*** Begin section ***

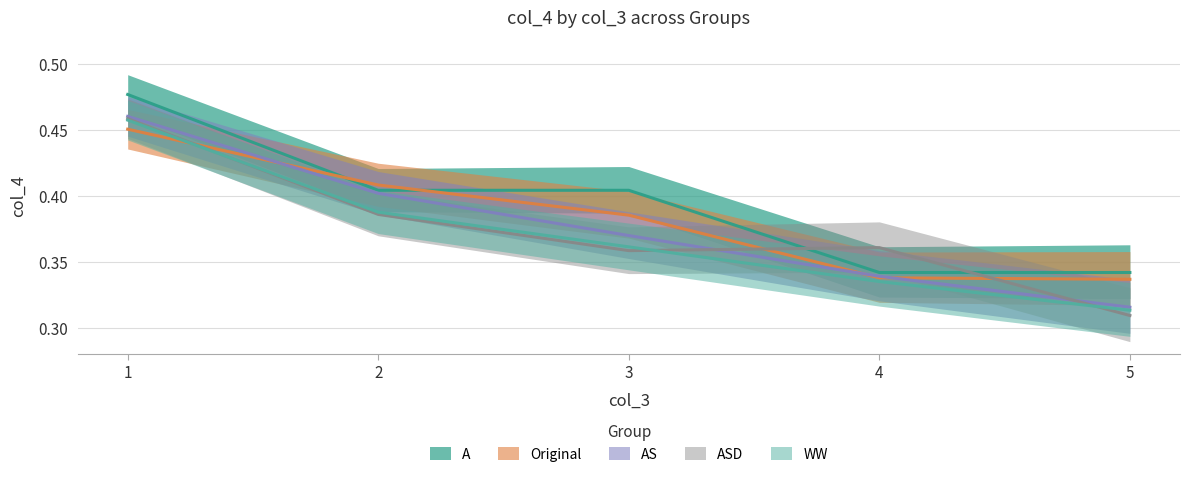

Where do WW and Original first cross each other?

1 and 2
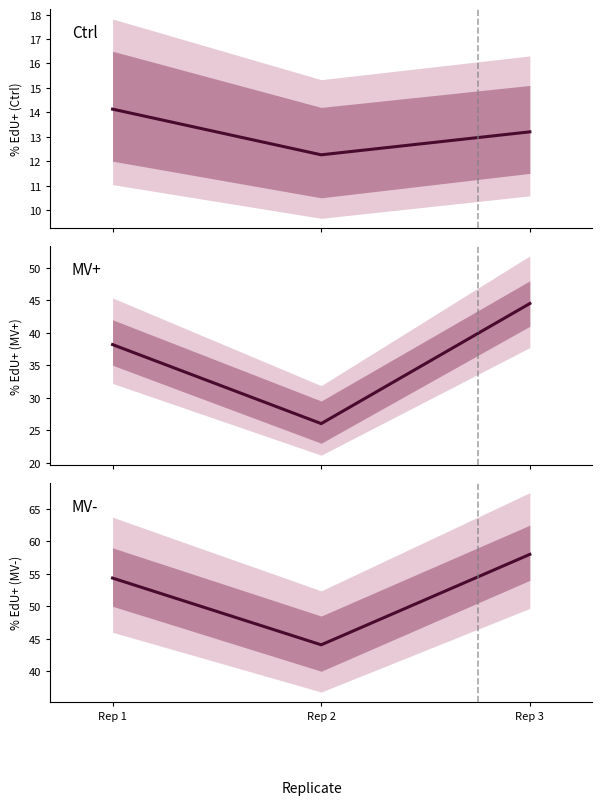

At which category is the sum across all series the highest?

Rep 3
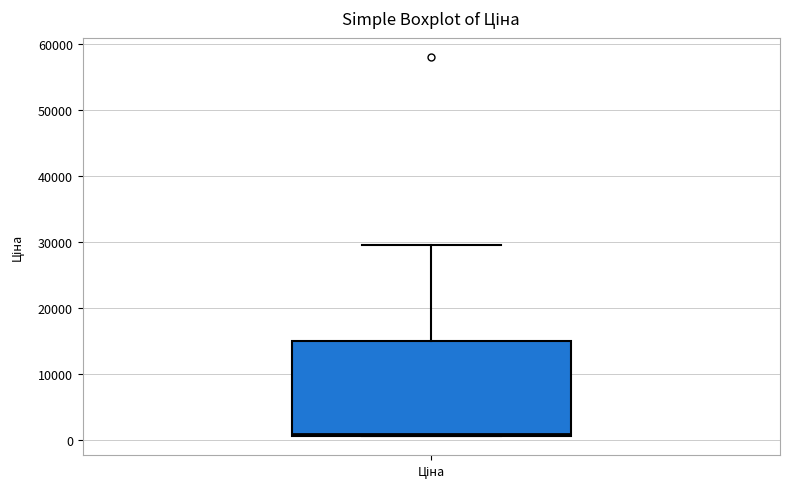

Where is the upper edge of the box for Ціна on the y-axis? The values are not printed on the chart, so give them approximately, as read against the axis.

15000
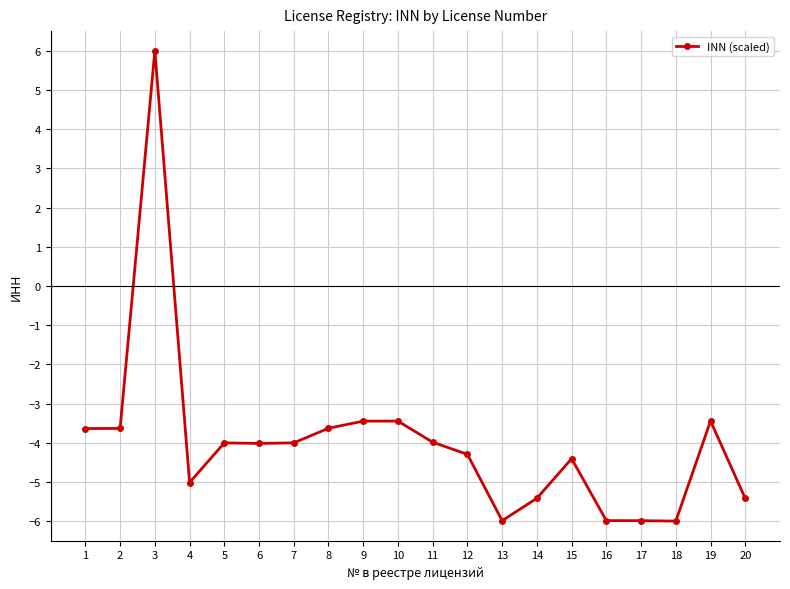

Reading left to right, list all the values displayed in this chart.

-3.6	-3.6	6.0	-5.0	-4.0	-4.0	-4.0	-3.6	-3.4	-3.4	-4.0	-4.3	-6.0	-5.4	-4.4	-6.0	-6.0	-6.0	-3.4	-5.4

*** End section ***

#### TASK STATEMENT
Write out every one of the records above word for word, leaving out the pictures.

#### RESPONSE FOR THIS EXERCISE
Where do WW and Original first cross each other?

1 and 2

At which category is the sum across all series the highest?

Rep 3

Where is the upper edge of the box for Ціна on the y-axis? The values are not printed on the chart, so give them approximately, as read against the axis.

15000

Reading left to right, list all the values displayed in this chart.

-3.6	-3.6	6.0	-5.0	-4.0	-4.0	-4.0	-3.6	-3.4	-3.4	-4.0	-4.3	-6.0	-5.4	-4.4	-6.0	-6.0	-6.0	-3.4	-5.4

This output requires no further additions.